This invention generally relates to a fuel control apparatus for an engine which is primarily used for a vehicle which permits the changing of a valve opening-closing timing and/or a valve-lift amount for a valve on at least one of an intake side and an exhaust side. This change of the valve opening-closing timing and/or the valve-lift amount will be generally referred to as the "change of valve timing".
An engine wherein the valve timing of the intake and exhaust valves can be switched over to a low-speed valve timing whereby a valve-open duration and a valve-lift amount are small and suitable for a low-speed revolution range and for a high speed valve timing where the valve-open duration and the valve-lift amount are large, and further suitable for a high-speed revolution range is known in Japanese Examined Patent Application Publication No. 33289/1974.
Japanese Unexamined Patent Application Publication No. 191426/1982 discloses a method having a no-load reference value which substantially conforms to a P.sub.B characteristic representing an intake negative pressure P.sub.B at each revolution speed of the engine when the engine with its transmission set in neutral is operated in such a manner that its revolution speed may be kept unchanged.

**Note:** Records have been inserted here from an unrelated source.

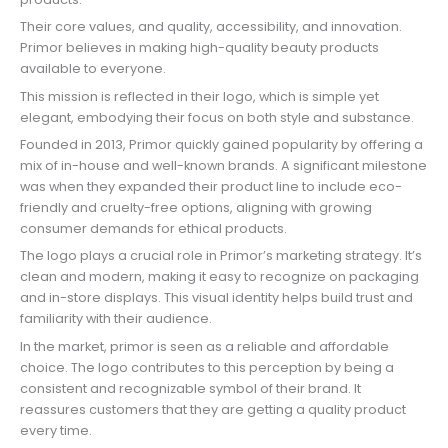
Their core values, and quality, accessibility, and innovation.
Primor believes in making high-quality beauty products
available to everyone.
This mission is reflected in their logo, which is simple yet
elegant, embodying their focus on both style and substance.
Founded in 2013, Primor quickly gained popularity by offering a
mix of in-house and well-known brands. A significant milestone
was when they expanded their product line to include eco-
friendly and cruelty-free options, aligning with growing
consumer demands for ethical products.
The logo plays a crucial role in Primor’s marketing strategy. It’s
clean and modern, making it easy to recognize on packaging
and in-store displays. This visual identity helps build trust and
familiarity with their audience.
In the market, primor is seen as a reliable and affordable
choice. The logo contributes to this perception by being a
consistent and recognizable symbol of their brand. It
reassures customers that they are getting a quality product
every time.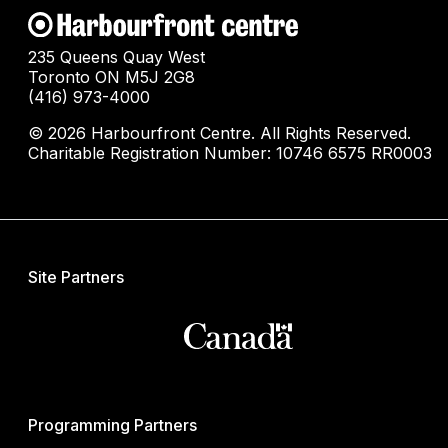
235 Queens Quay West
Toronto ON M5J 2G8
(416) 973-4000
© 2026 Harbourfront Centre. All Rights Reserved.
Charitable Registration Number: 10746 6575 RR0003
Site Partners
Programming Partners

The method disclosed in the above-described publication further has a pressure sensor which detects an intake negative pressure employed as a load detecting means to detect the engine load, and wherein fuel supply to the engine is stopped in a range where the negative pressure detected is below the no-load reference value (i.e., closer to vacuum). Referred to as the no-load P.sub.B characteristic is an intake negative pressure necessary for generating an output that can make up for the friction loss of the engine. When this intake negative pressure is lower than the no-load characteristic, the engine performs a negative work in which the engine may be rotated by a counter driving torque from the driving wheel side so that the range wherein the negative pressure is lower than the no-load reference value is taken as a deceleration operation range and fuel supply to the engine is thus stopped.

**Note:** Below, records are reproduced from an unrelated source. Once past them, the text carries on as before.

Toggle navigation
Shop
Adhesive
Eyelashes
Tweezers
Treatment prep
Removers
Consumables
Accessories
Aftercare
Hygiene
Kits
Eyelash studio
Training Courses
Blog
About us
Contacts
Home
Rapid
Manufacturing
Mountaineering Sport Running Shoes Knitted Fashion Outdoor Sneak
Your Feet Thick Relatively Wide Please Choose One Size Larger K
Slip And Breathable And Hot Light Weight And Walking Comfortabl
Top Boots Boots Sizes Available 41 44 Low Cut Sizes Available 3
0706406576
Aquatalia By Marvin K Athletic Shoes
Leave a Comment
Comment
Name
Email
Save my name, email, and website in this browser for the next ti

In an engine permitting to change the valve timing, the no-load P.sub.B characteristic also changes with the change of the valve timing and is represented by line a at a low-speed valve timing and by line b at a high-speed valve timing shown in FIG. 3. A revolution speed range where the no-load P.sub.B is relatively low is different between an operation with the low-speed valve timing and an operation with the high-speed valve timing. Accordingly, if a predetermined operation range where the fuel supply is to be stopped is set so as to match with one of the just-described valve timings, the fuel supply to the engine is stopped in a relatively high load range when the engine is operating at the other valve timing, and the engine drivability thus deteriorates.

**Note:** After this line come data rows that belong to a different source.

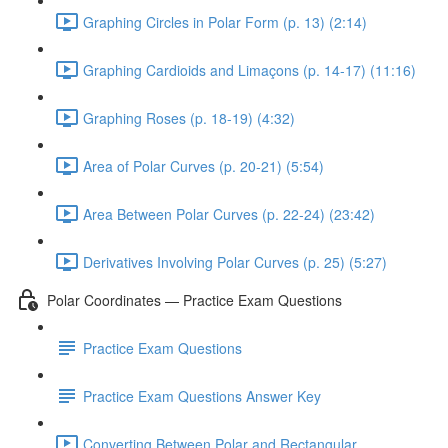
Graphing Circles in Polar Form (p. 13) (2:14)
Graphing Cardioids and Limaçons (p. 14-17) (11:16)
Graphing Roses (p. 18-19) (4:32)
Area of Polar Curves (p. 20-21) (5:54)
Area Between Polar Curves (p. 22-24) (23:42)
Derivatives Involving Polar Curves (p. 25) (5:27)
Polar Coordinates — Practice Exam Questions
Practice Exam Questions
Practice Exam Questions Answer Key
Converting Between Polar and Rectangular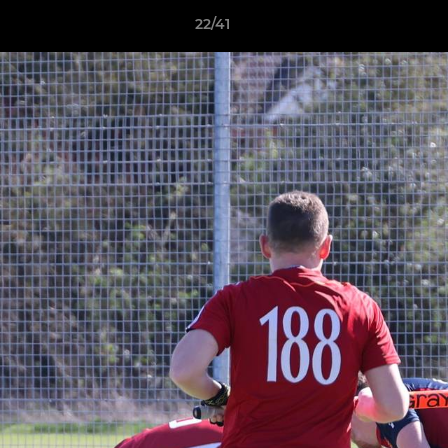
22/41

In the state of operation where the intake negative pressure is slightly higher than the no-load P.sub.B, (i.e., when a vehicle is cruising at a low-load and at a constant speed) it is desirable to set the air-fuel ratio of the mixture somewhat to a leaner side than a theoretical air-fuel ratio for improving fuel economy. To this end, one alternative is a structural arrangement whereby a low-load reference value is set which is slightly higher than the no-load P.sub.B characteristic, and the fuel supply quantity to the engine is decreased in a low-load operation range where the intake negative pressure falls between the no-load reference value, as described above, and the low-load reference value. However, if this low-load operation range is set in conformity with one of the valve timings, the same above-described problem develops.